Saved entries:
——————————

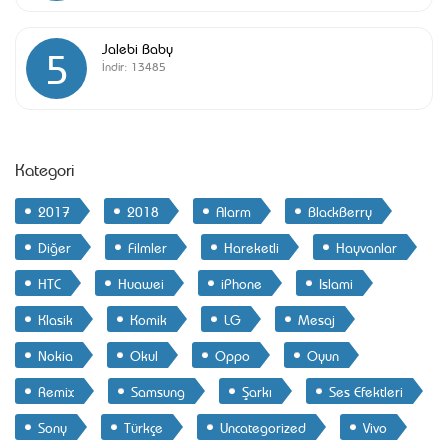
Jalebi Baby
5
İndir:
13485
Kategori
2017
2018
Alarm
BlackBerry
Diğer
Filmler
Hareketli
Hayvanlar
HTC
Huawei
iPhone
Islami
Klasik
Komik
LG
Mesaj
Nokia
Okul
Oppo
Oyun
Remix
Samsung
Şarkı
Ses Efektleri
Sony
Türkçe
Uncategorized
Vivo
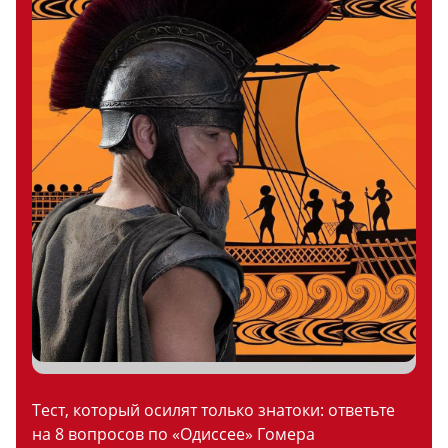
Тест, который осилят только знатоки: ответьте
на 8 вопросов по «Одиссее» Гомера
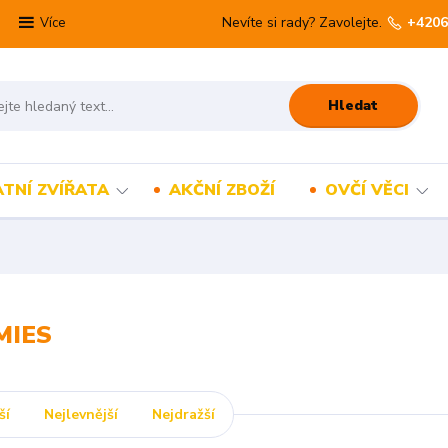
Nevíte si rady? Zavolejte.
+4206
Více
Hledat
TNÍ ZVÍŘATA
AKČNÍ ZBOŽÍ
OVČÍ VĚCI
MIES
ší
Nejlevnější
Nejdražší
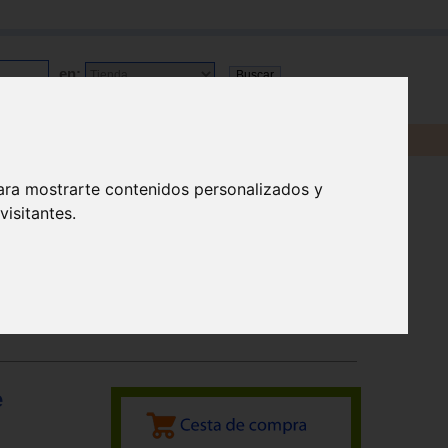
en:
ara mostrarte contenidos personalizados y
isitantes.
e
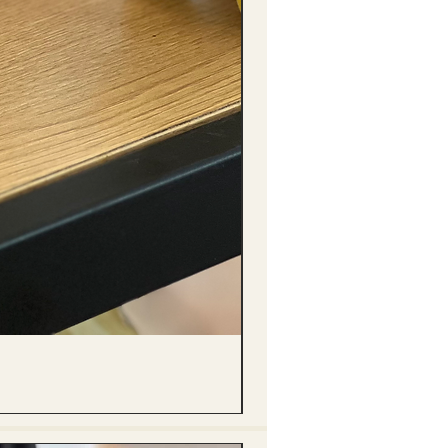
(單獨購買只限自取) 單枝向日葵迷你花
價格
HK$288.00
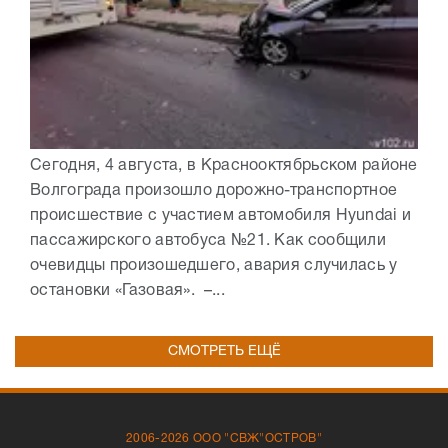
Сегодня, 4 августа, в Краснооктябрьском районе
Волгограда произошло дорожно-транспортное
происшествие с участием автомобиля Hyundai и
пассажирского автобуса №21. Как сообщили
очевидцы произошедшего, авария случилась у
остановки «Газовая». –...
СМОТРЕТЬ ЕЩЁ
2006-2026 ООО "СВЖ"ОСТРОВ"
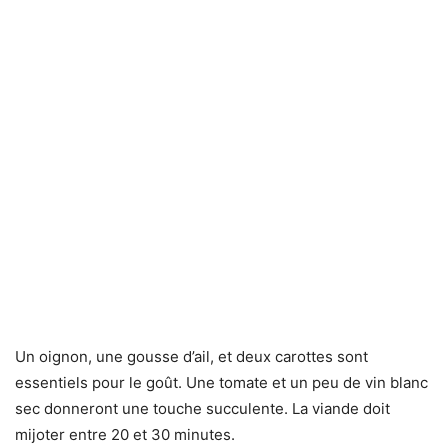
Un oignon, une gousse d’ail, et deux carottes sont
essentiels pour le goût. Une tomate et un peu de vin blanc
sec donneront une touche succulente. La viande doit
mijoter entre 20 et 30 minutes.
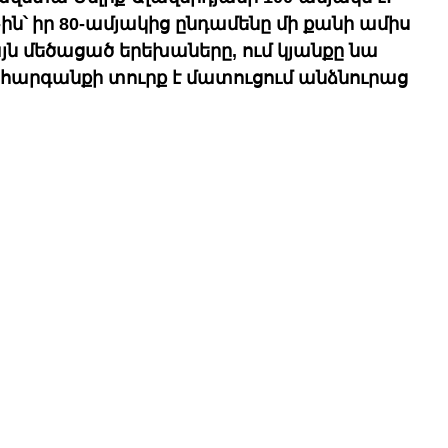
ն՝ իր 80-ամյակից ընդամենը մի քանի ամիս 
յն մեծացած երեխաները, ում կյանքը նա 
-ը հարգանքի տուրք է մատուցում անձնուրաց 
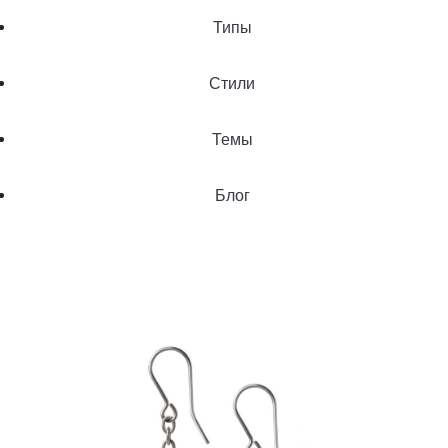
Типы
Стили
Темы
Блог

——————————

▸ **Brief**: Every record above should be duplicated precisely, with the images removed.

▸ **Output for this task**:
Jalebi Baby
5
İndir:
13485
Kategori
2017
2018
Alarm
BlackBerry
Diğer
Filmler
Hareketli
Hayvanlar
HTC
Huawei
iPhone
Islami
Klasik
Komik
LG
Mesaj
Nokia
Okul
Oppo
Oyun
Remix
Samsung
Şarkı
Ses Efektleri
Sony
Türkçe
Uncategorized
Vivo
Тест, который осилят только знатоки: ответьте
на 8 вопросов по «Одиссее» Гомера
Nevíte si rady? Zavolejte.
+4206
Více
Hledat
TNÍ ZVÍŘATA
AKČNÍ ZBOŽÍ
OVČÍ VĚCI
MIES
ší
Nejlevnější
Nejdražší
en:
ara mostrarte contenidos personalizados y
isitantes.
e
(單獨購買只限自取) 單枝向日葵迷你花
價格
HK$288.00
Сегодня, 4 августа, в Краснооктябрьском районе
Волгограда произошло дорожно-транспортное
происшествие с участием автомобиля Hyundai и
пассажирского автобуса №21. Как сообщили
очевидцы произошедшего, авария случилась у
остановки «Газовая». –...
СМОТРЕТЬ ЕЩЁ
2006-2026 ООО "СВЖ"ОСТРОВ"
Un oignon, une gousse d’ail, et deux carottes sont
essentiels pour le goût. Une tomate et un peu de vin blanc
sec donneront une touche succulente. La viande doit
mijoter entre 20 et 30 minutes.
ն՝ իր 80-ամյակից ընդամենը մի քանի ամիս 
յն մեծացած երեխաները, ում կյանքը նա 
-ը հարգանքի տուրք է մատուցում անձնուրաց 
Типы
Стили
Темы
Блог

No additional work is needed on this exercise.